For our first instance of operator overloading, let’s define a << operator for our Complex class. This will enable us to output our complex numbers just like any other data type.

    //overloading output operator
        friend std::ostream& operator<<(std::ostream &outFile, const Complex &Cnumber){
            std::cout << "( " << Cnumber.Real() << " + " << Cnumber.Imaginary() << "i )";
            return outFile;
        }

Note that when overloading the output operator, we must declare it a friend of the class.

Next, let’s implement increment and decrement operators for our class. First, let’s implement the prefix form of the operators, since it is easier.

//increment and decrement operators
        //prefix 
        Complex operator ++(){
            realPart += 1;
            return *this;
        }

        Complex operator --(){
            realPart -= 1;
            return *this;
        }

Next, how about we write a little program to test out what we have written so far?

#include <iostream>
#include "Complex.h"

using namespace std;

int main(void){

    Complex c;

    cout << c << endl;
    
    ++c;

    cout << c << endl;

    cout << --c << endl;

    return 0;
}

Alright, now let’s implement the postfix form of the increment and decrement operators. Since both the prefix and postfix form of the operators use the same function, operator++, we must overload the postfix form to distinguish it from the prefix form. The postfix version takes an integer as an additional argument; the integer itself is meaningless, it’s just a position holder to differentiate the two forms of the operation.

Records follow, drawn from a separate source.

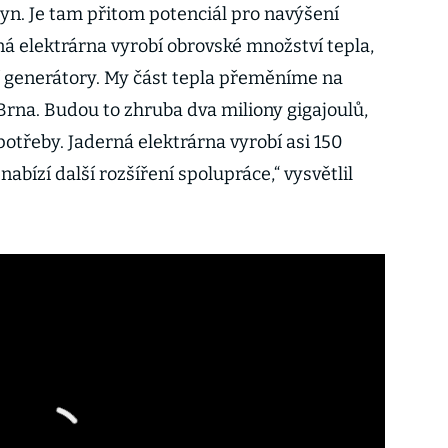
lyn. Je tam přitom potenciál pro navýšení
ná elektrárna vyrobí obrovské množství tepla,
í generátory. My část tepla přeměníme na
rna. Budou to zhruba dva miliony gigajoulů,
potřeby. Jaderná elektrárna vyrobí asi 150
abízí další rozšíření spolupráce,“ vysvětlil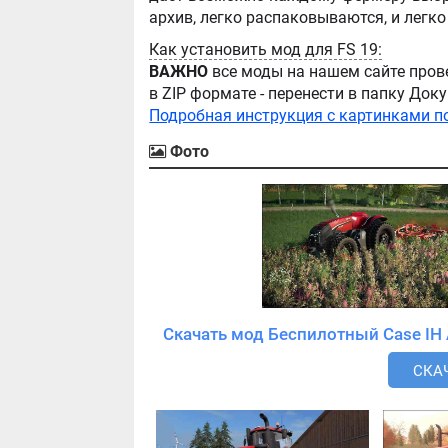
Как установить мод для FS 19:
ВАЖНО
все моды на нашем сайте пров
в ZIP формате - перенести в папку Д
Подробная инструкция с картинками п
Фото
СКАЧ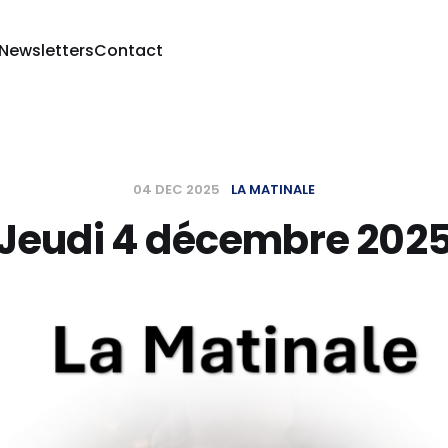
 Newsletters
Contact
04 DEC 2025
LA MATINALE
Jeudi 4 décembre 202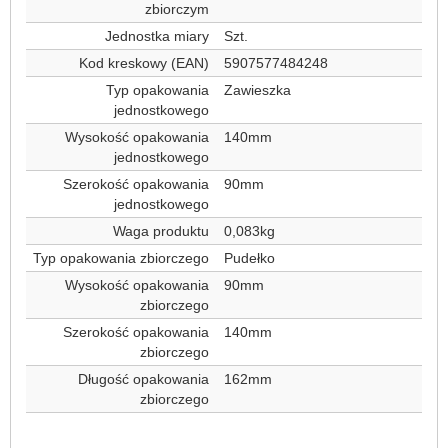
zbiorczym
Jednostka miary
Szt.
Kod kreskowy (EAN)
5907577484248
Typ opakowania
Zawieszka
jednostkowego
Wysokość opakowania
140mm
jednostkowego
Szerokość opakowania
90mm
jednostkowego
Waga produktu
0,083kg
Typ opakowania zbiorczego
Pudełko
Wysokość opakowania
90mm
zbiorczego
Szerokość opakowania
140mm
zbiorczego
Długość opakowania
162mm
zbiorczego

        Complex operator ++(int){
            Complex returnComplex(*this);
            realPart += 1;
            return returnComplex;
        }

        Complex operator --(int){
            Complex returnComplex(*this);
            realPart -= 1;
            return returnComplex;
        }

Next, let’s put in a simple comparison operator, ==, to compare for equality.

    int operator ==(const Complex &CComp){
            if((this->realPart == CComp.realPart) &&
                    (this->imaginaryPart == CComp.imaginaryPart)){
                return 1;
            } else {
                return 0;
            }
        }

And let’s test out our new overloaded operators with a new program.

#include <iostream>
#include <iomanip>
#include "Complex.h"

using namespace std;

int main(void){

    Complex A;
    Complex B(3, (5.0 / 3));
    Complex C(B);

    cout << fixed;
    cout << A << endl;
    cout << B << endl;

    cout << A++ << endl;
    cout << ++A << endl;

    if(C == B){
        cout << C << " == " << B << endl;
    }

    C.setImaginary(.5);

    if((C == B)==false){
        cout << C << " != " << B << endl; 
    }

    return 0;
}

Well, that’s enough for today. We’ll come back to this subject again at another date.